Copy out every one of the records below line for line, without changing anything.

★ ★ ★ ★

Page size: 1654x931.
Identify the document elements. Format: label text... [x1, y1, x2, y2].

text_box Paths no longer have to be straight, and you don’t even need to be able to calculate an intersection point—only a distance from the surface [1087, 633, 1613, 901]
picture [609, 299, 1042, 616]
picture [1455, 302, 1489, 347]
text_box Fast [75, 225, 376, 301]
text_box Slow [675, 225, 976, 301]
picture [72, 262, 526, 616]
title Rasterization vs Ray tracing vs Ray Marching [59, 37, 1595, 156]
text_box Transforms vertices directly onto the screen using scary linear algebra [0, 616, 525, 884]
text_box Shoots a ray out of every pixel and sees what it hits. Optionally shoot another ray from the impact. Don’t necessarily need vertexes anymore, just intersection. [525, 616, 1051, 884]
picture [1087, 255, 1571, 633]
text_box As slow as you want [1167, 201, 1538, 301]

★ ★ ★ ★

→ **EXERCISE RESPONSE**:
Page size: 1654x931.
Identify the document elements. Format: label text... [x1, y1, x2, y2].

text_box Paths no longer have to be straight, and you don’t even need to be able to calculate an intersection point—only a distance from the surface [1087, 633, 1613, 901]
picture [609, 299, 1042, 616]
picture [1455, 302, 1489, 347]
text_box Fast [75, 225, 376, 301]
text_box Slow [675, 225, 976, 301]
picture [72, 262, 526, 616]
title Rasterization vs Ray tracing vs Ray Marching [59, 37, 1595, 156]
text_box Transforms vertices directly onto the screen using scary linear algebra [0, 616, 525, 884]
text_box Shoots a ray out of every pixel and sees what it hits. Optionally shoot another ray from the impact. Don’t necessarily need vertexes anymore, just intersection. [525, 616, 1051, 884]
picture [1087, 255, 1571, 633]
text_box As slow as you want [1167, 201, 1538, 301]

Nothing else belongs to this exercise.